Dabei reicht das natürlich vorkommende Süßwasser schon heute längst nicht mehr, die 800 000 dauerhaften Einwohner sowie die Touristen und Zweitwohnsitz-Bewohner mit einem Tagesdurchschnitt von 650 000 Menschen zu versorgen. Der Grundwasserspiegel sinkt bereits seit den 90er Jahren, Salzwasser dringt ein und nur eine Meerwasserentsalzungsanlage entschärft die Situation ein wenig.

Um den grünen Rasen am Wachsen zu halten, benötigt ein Golfplatz bis zu zwei Millionen Liter Wasser am Tag und hat damit einen ähnlichen Verbrauch wie 8000 Menschen in einem Ort mit vielen Zweitwohnsitzen. Für den Wasserhaushalt Mallorcas bedeuten 18 Golfplätze also das Gleiche wie knapp 150 000 weitere Menschen. Auch in puncto Wasserverbrauch ist der Massentourist mit dem „Sonne, Sex und Suff“-Image also erheblich genügsamer. Bei Yachthäfen reichen die Molen oft weit ins Meer hinaus und verändern die Strömungen.
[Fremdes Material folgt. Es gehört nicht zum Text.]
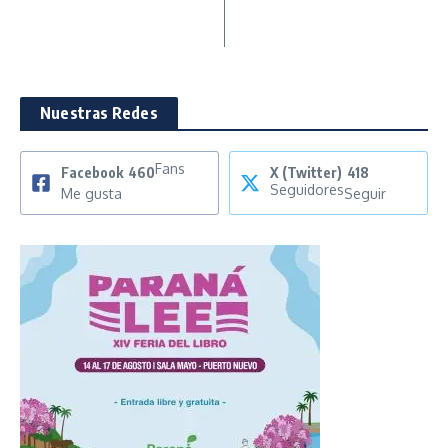
Nuestras Redes
Fans
Facebook
460
X (Twitter)
418
Seguidores
Me gusta
Seguir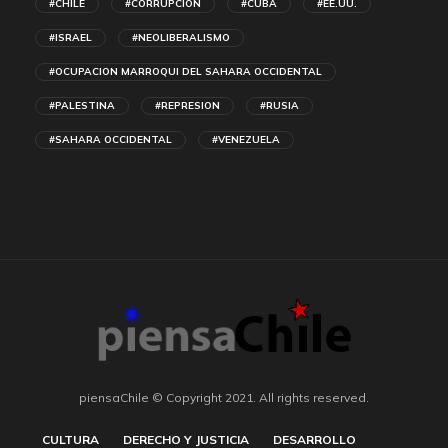
#CHILE
#CORRUPCIÓN
#CUBA
#EE.UU.
#ISRAEL
#NEOLIBERALISMO
#OCUPACION MARROQUI DEL SAHARA OCCIDENTAL
#PALESTINA
#REPRESION
#RUSIA
#SAHARA OCCIDENTAL
#VENEZUELA
piensaChile © Copyright 2021. All rights reserved.
CULTURA
DERECHO Y JUSTICIA
DESARROLLO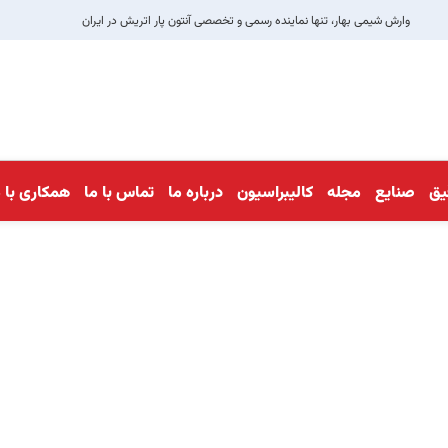
وارش شیمی بهار، تنها نماینده رسمی و تخصصی آنتون پار اتریش در ایران
قیق
صنایع
مجله
کالیبراسیون
درباره ما
تماس با ما
همکاری با م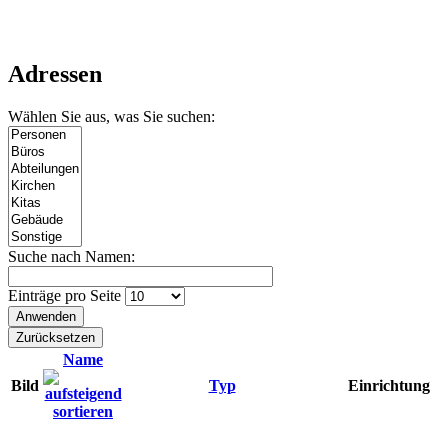
Adressen
Wählen Sie aus, was Sie suchen:
Suche nach Namen:
Einträge pro Seite
Name
Bild
Typ
Einrichtung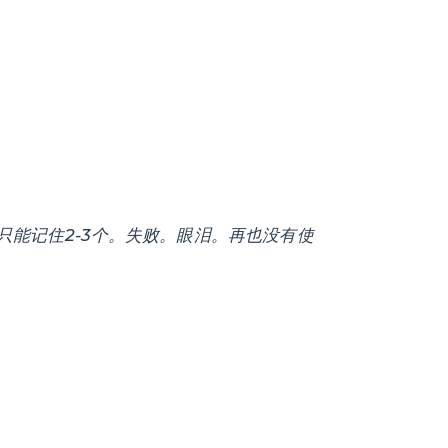
只能记住2-3个。失败。眼泪。再也没有使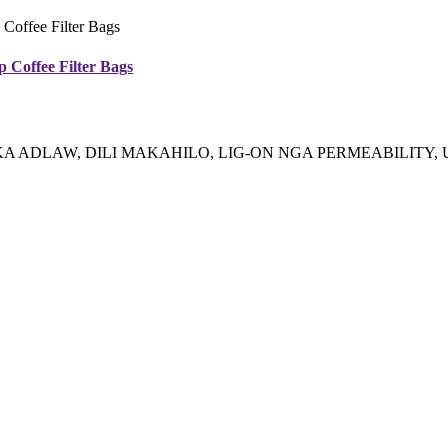
Coffee Filter Bags
KA ADLAW, DILI MAKAHILO, LIG-ON NGA PERMEABILITY,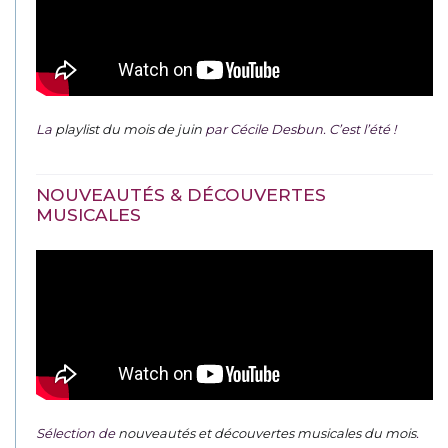
La
playlist du mois de juin
par Cécile Desbun. C’est l’été !
NOUVEAUTÉS & DÉCOUVERTES
MUSICALES
Sélection de
nouveautés et découvertes musicales du mois
.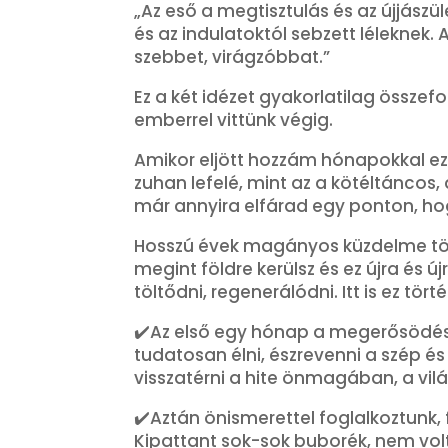
„Az eső a megtisztulás és az újjász
és az indulatoktól sebzett léleknek.
szebbet, virágzóbbat.”
Ez a két idézet gyakorlatilag össze
emberrel vittünk végig.
Amikor eljött hozzám hónapokkal eze
zuhan lefelé, mint az a kötéltáncos,
már annyira elfárad egy ponton, hog
Hosszú évek magányos küzdelme több
megint földre kerülsz és ez újra és ú
töltődni, regenerálódni. Itt is ez tör
✔️Az első egy hónap a megerősödésr
tudatosan élni, észrevenni a szép és
visszatérni a hite önmagában, a vil
✔️Aztán önismerettel foglalkoztunk,
Kipattant sok-sok buborék, nem vo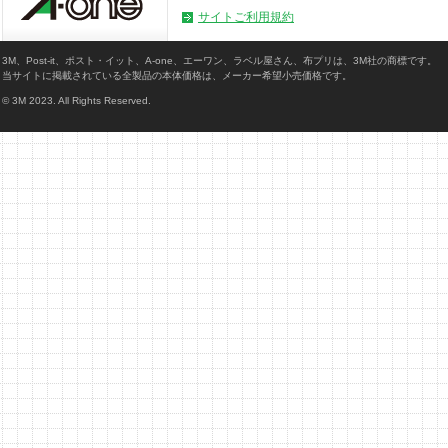
サイトご利用規約
3M、Post-it、ポスト・イット、A-one、エーワン、ラベル屋さん、布プリは、3M社の商標です。
当サイトに掲載されている全製品の本体価格は、メーカー希望小売価格です。
© 3M 2023. All Rights Reserved.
Mancherorts wird daher den Massentouristen bereits der Sand unter den Liegestühlen weggespült, weil der Sandstrand verschwunden ist, der im Vorjahr noch Sonnenfreaks angelockt hat. Nur wenn die Inselregierung die Entwicklung des Qualitätstourismus und vor allem den ungehemmten Bauboom begrenzt, kann sie die aus Umweltsicht verheerende Entwicklung noch stoppen, meint nicht nur Thomas Schmitt, sondern auch die Umweltorganisation GOB auf Mallorca. „Der Massentourismus dagegen verbraucht viel weniger Landschaft und liefert dennoch viel höhere Einnahmen“, sagt der Geografieprofessor.